ARTICLE | doi:10.20944/preprints201802.0163.v1
Subject: Physical Sciences, Optics Keywords: optical metamaterials; fundamental concepts in photonics; light-matter interactions at the subwavelength and nanoscale; fundamental understanding of linear and nonlinear optical processes in novel metamaterials underpinning photonic devices and components; advancing the frontier of nanophotonics with the associated nanoscience and nanotechnology; nanostructures that can serve as building blocks for nano-optical systems; use of nanotechnology in photonics; nonlinear nanophotonics, plasmonics and excitonics; subwavelength components and negative index materials; slowing, store, and processing light pulses; materials with such capabilities that could be used for optical sensing, tunable optical delay lines, optical buffers, high extinction optical switches, novel image processing hardware, and highly-efficient wavelength converters
Online: 26 February 2018 (11:24:39 CET)
Backward electromagnetic waves are extraordinary waves with contra-directed phase velocity and energy flux.
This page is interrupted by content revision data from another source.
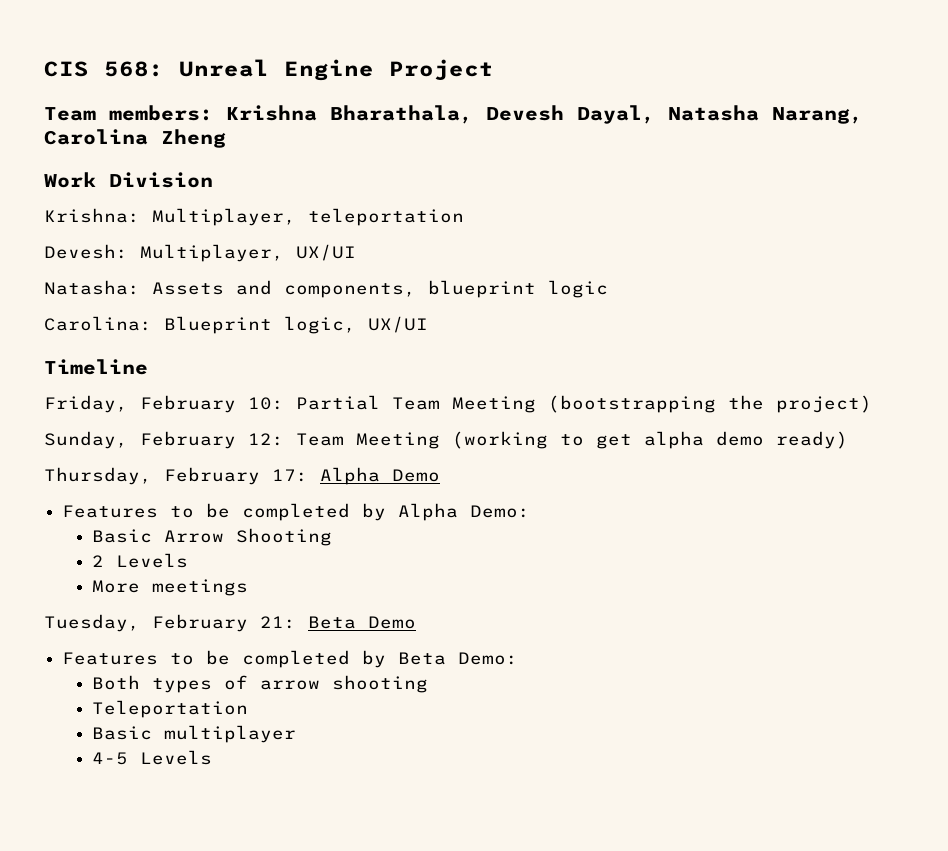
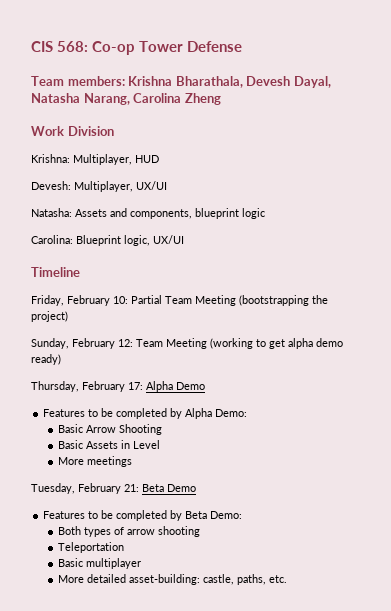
[179,59,494,81] Unreal Engine Project -> [92,41,243,55] Co-op Tower Defense
[308,208,464,226] teleportation -> [135,155,159,163] HUD
[92,553,189,568] 2 Levels -> [58,440,161,449] Basic Assets in Level
[92,750,213,765] 4-5 Levels -> [58,574,288,585] More detailed asset-building: castle, paths, etc.

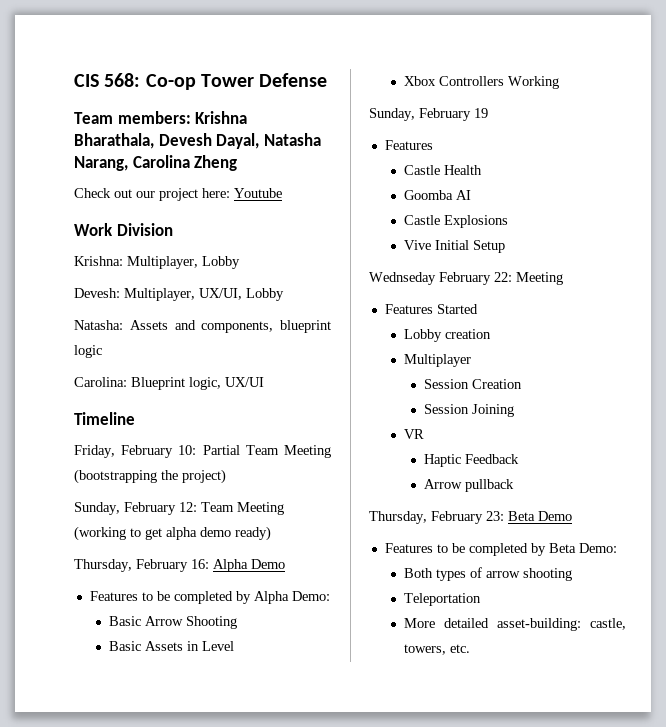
(221, 99) none -> [74,188,282,201] // Check out our project here: Youtube
[135,155,159,163] HUD -> [202,256,240,269] Lobby
[136,181,167,190] UX/UI -> [199,288,284,301] UX/UI, Lobby
[128,382,143,390] 17: -> [191,559,209,569] 16:
[58,456,133,467] [31,483,139,494] More meetings // Tuesday, February 21: -> [404,76,560,89] [369,108,488,121] [384,140,433,150] [404,165,483,175] [404,190,472,200] [404,215,509,228] [404,240,506,253] [369,272,563,285] [384,304,478,314] [404,329,492,342] [404,354,472,367] [423,379,522,389] [423,404,514,417] [404,429,425,439] [423,454,519,467] [423,479,514,492] [369,511,504,524] Xbox Controllers Working // Sunday, February 19 // Features // Castle Health // Goomba AI // Castle Explosions // Vive Initial Setup // Wednseday February 22: Meeting // Features Started // Lobby creation // Multiplayer // Session Creation // Session Joining // VR // Haptic Feedback // Arrow pullback // Thursday, February 23:
[58,558,142,569] // Basic multiplayer -> (482, 599) none
[237,574,267,585] paths, -> [404,644,447,655] towers,

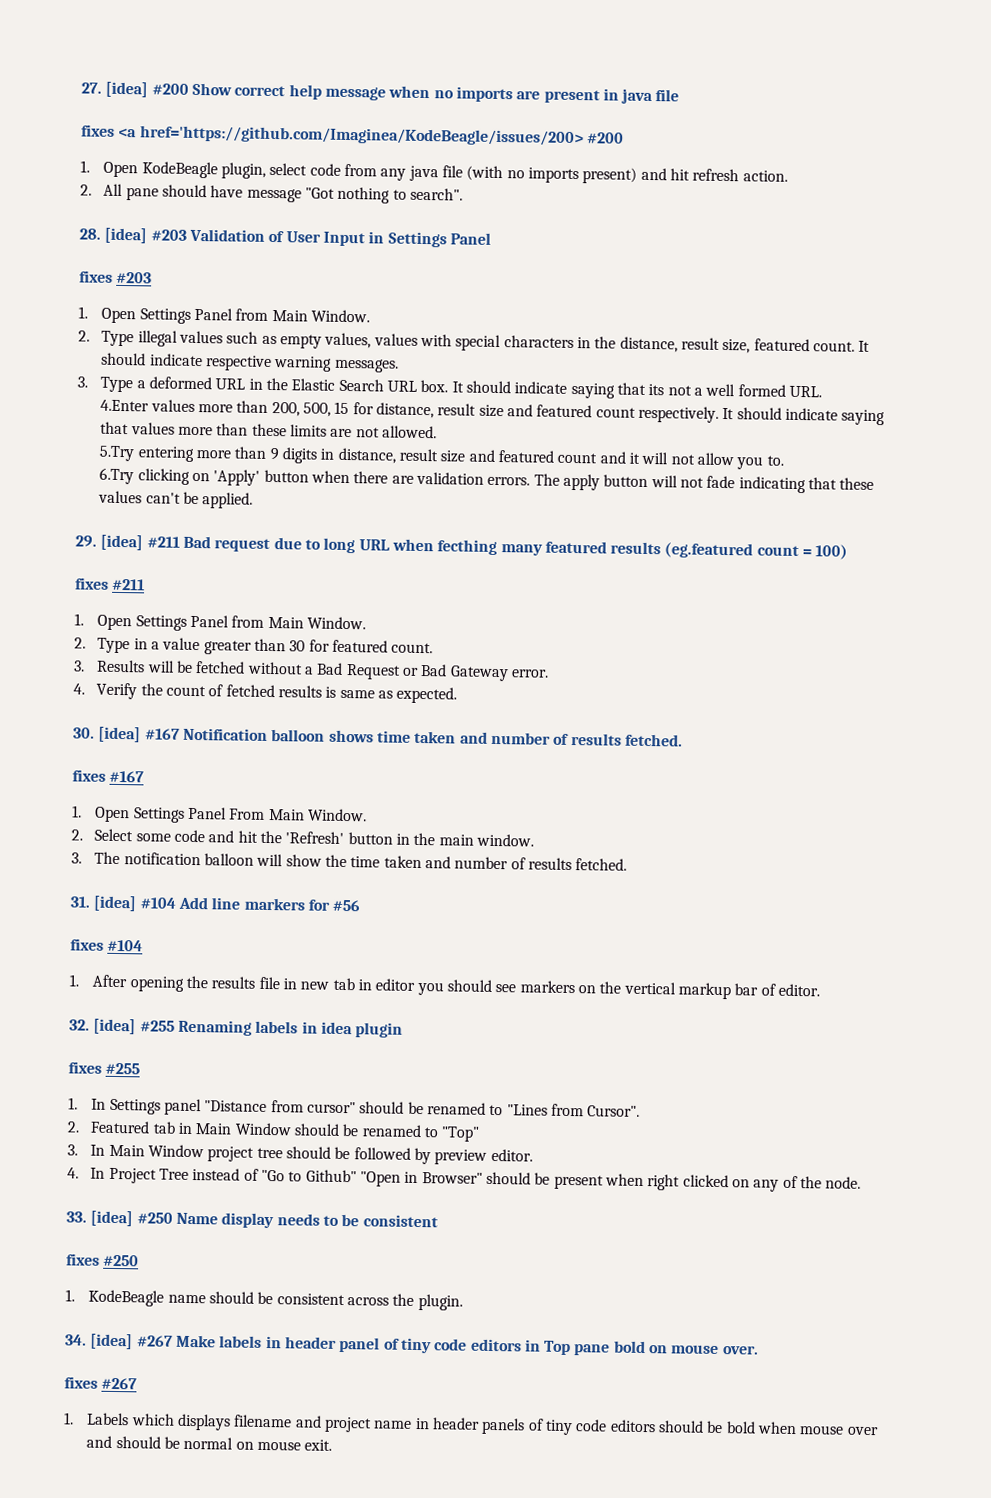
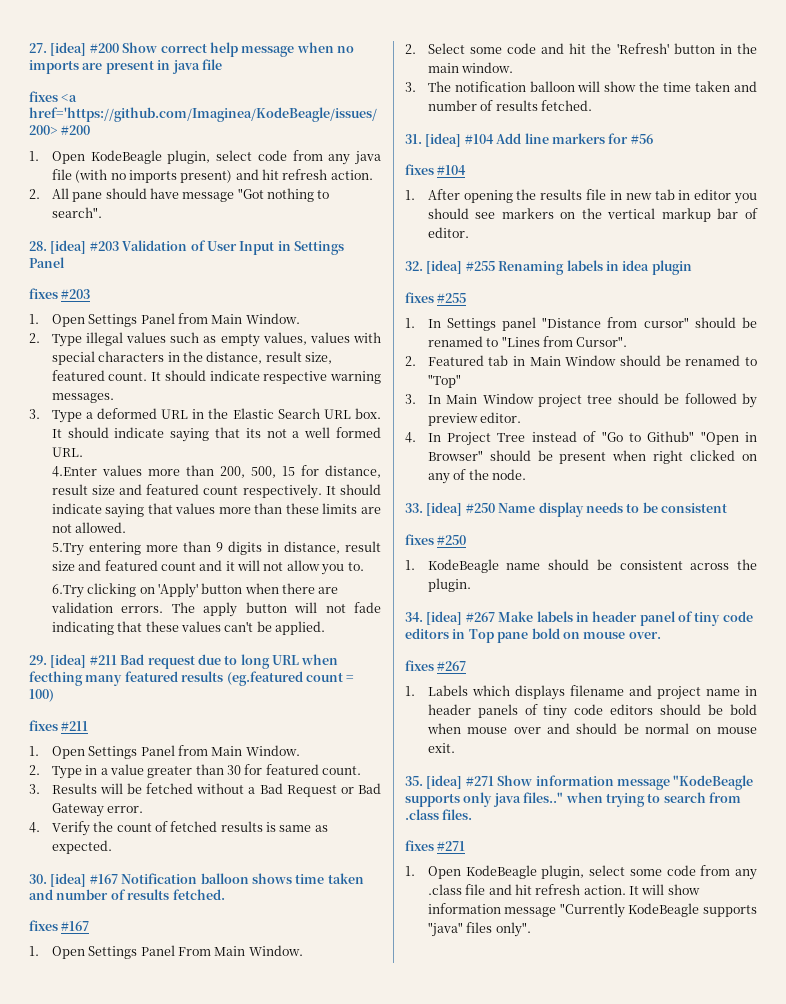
(333, 1445) none -> [405,775,754,790] [405,792,741,807] [405,809,473,820] [405,840,466,851] [405,865,757,880] [427,884,700,895] [427,903,757,918] [427,922,531,937] // 35. [idea] #271 Show information message "KodeBeagle supports only java files.." when trying to search from .class files. // fixes #271 // 1. Open KodeBeagle plugin, select some code from any .class file and hit refresh action. It will show information message "Currently KodeBeagle supports "java" files only".

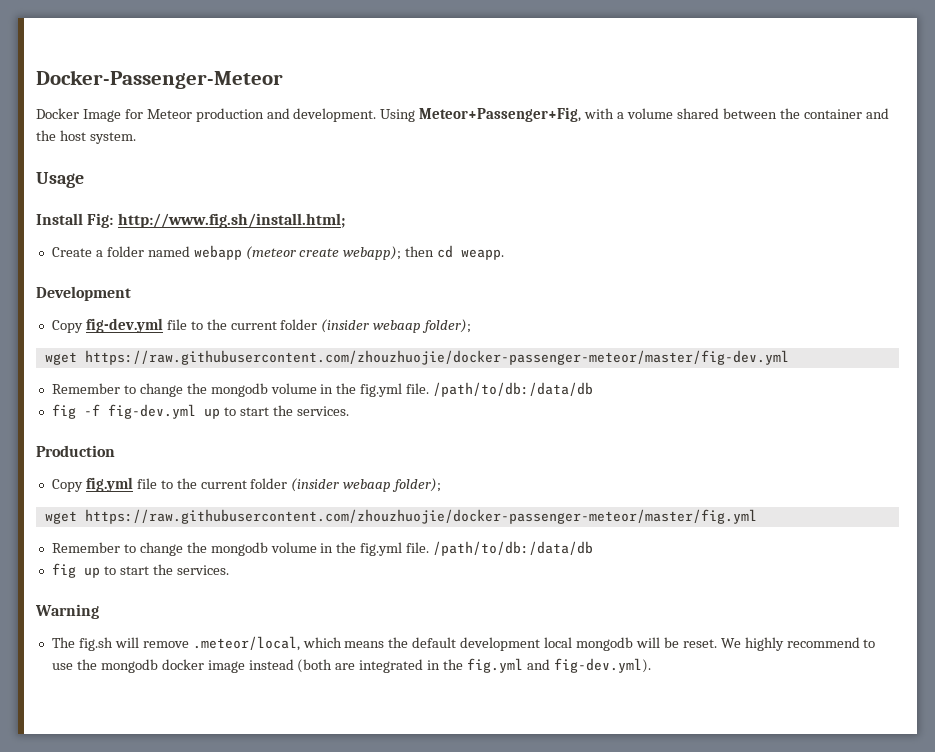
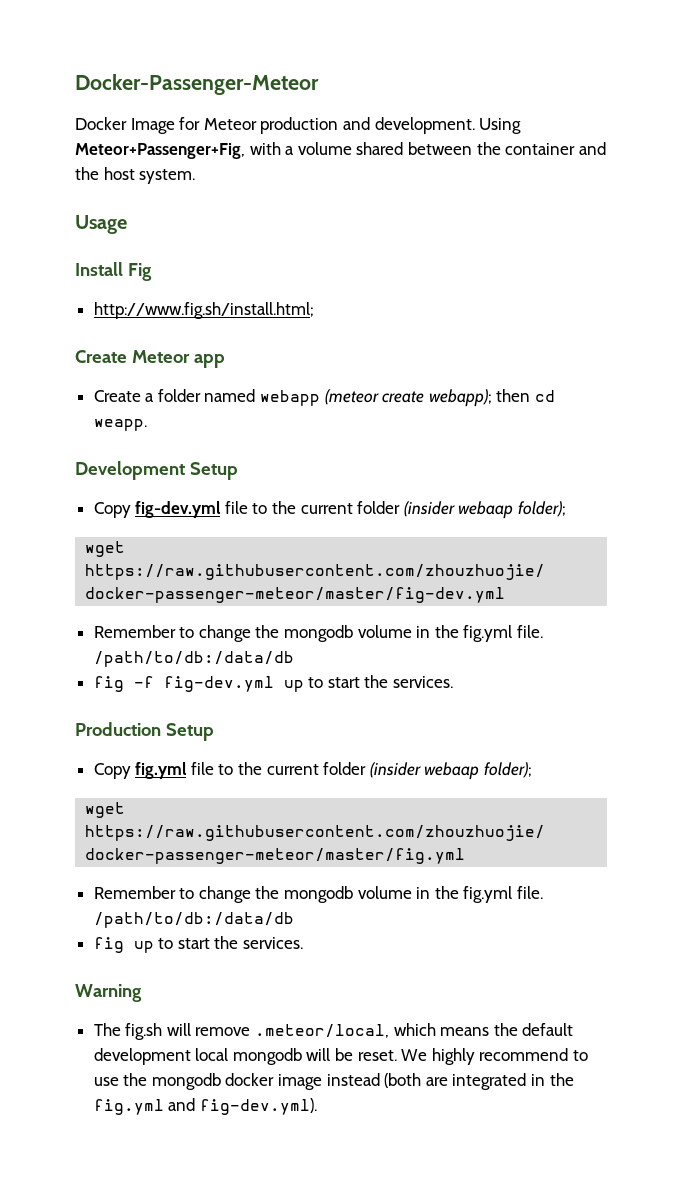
[87,213,114,228] Fig: -> [127,263,152,281] Fig //
(345, 220) none -> [75,350,225,368] // Create Meteor app
(131, 293) none -> [189,462,238,480] Setup
(115, 451) none -> [165,723,214,741] Setup

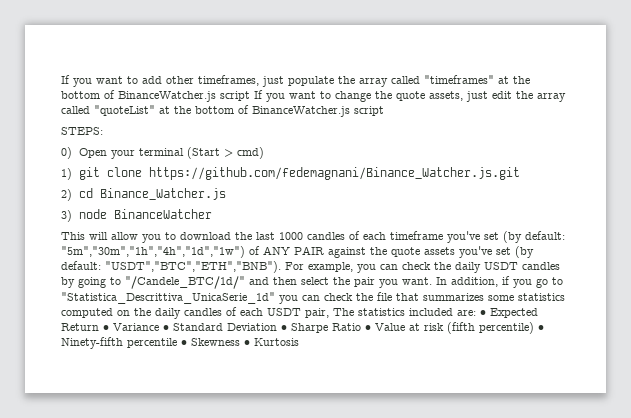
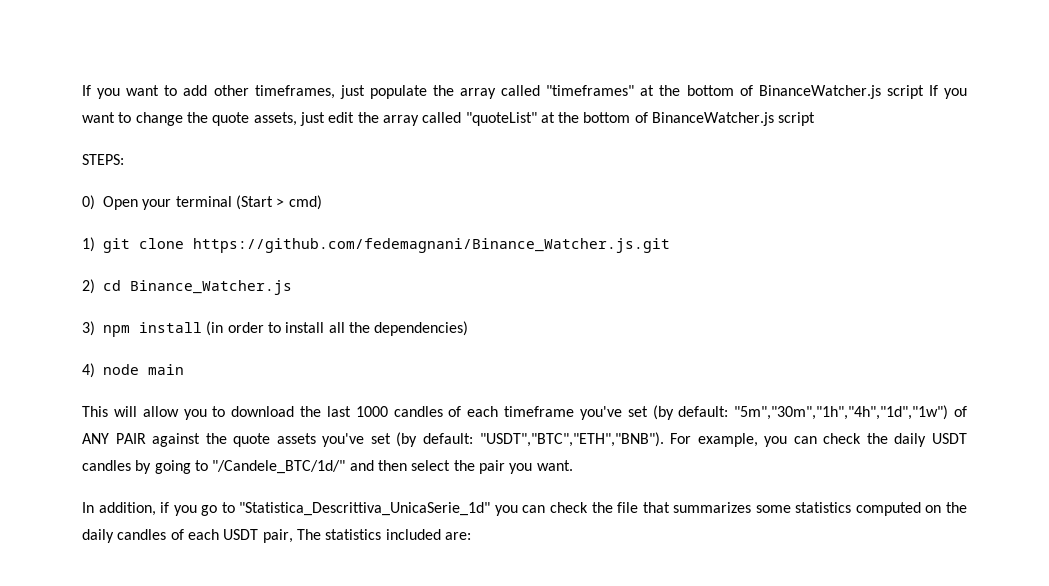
[79,209,213,219] node BinanceWatcher -> [103,321,469,337] [82,363,184,378] npm install (in order to install all the dependencies) // 4) node main
(432, 281) none -> (573, 465) //
[480,308,538,318] [61,322,544,334] [61,337,299,349] • Expected Return • Variance • Standard Deviation • Sharpe Ratio • Value at risk (fifth percentile) • Ninety-fifth percentile • Skewness • Kurtosis -> (471, 536) none

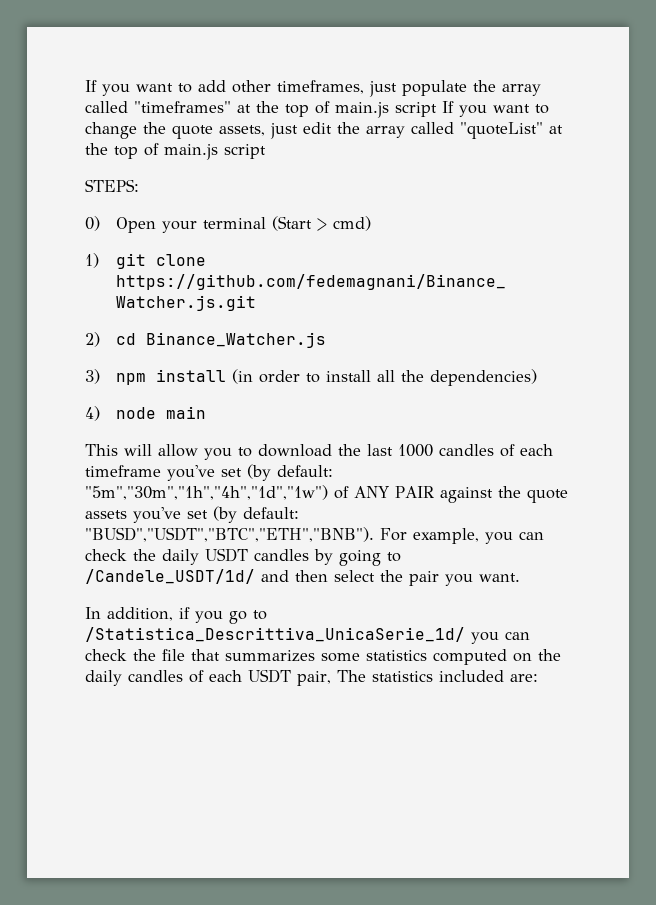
[686,85,881,99] bottom of BinanceWatcher.js -> [285,101,389,118] top of main.js
[583,112,775,126] bottom of BinanceWatcher.js -> [114,143,218,160] top of main.js
[479,432,664,447] "USDT","BTC","ETH","BNB"). -> [85,527,374,542] "BUSD","USDT","BTC","ETH","BNB").
[212,460,346,474] "/Candele_BTC/1d/" -> [85,569,255,584] /Candele_USDT/1d/
[239,502,491,516] "Statistica_Descrittiva_UnicaSerie_1d" -> [85,627,465,642] /Statistica_Descrittiva_UnicaSerie_1d/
Unusual properties of the coherent nonlinear optical coupling of the phase-matched ordinary and backward electromagnetic waves with contra-directed energy fluxes are described which enable greatly-enhanced frequency and propagation direction conversion, parametrical amplification, as well as control of shape of the light pulses. Extraordinary transient processes that emerge in such metamaterials in pulsed regimes are described. The results of the numerical simulation of particular plasmonic metamaterials with hyperbolic dispersion are presented, which prove the possibility to match phases of such coupled guided ordinary and backward electromagnetic waves. Particular properties of the outlined processes in the proposed metamaterial are demonstrated through numerical simulations. Potential applications include ultra-miniature amplifiers, frequency changing reflectors, modulators, pulse shapers, and remotely actuated sensors.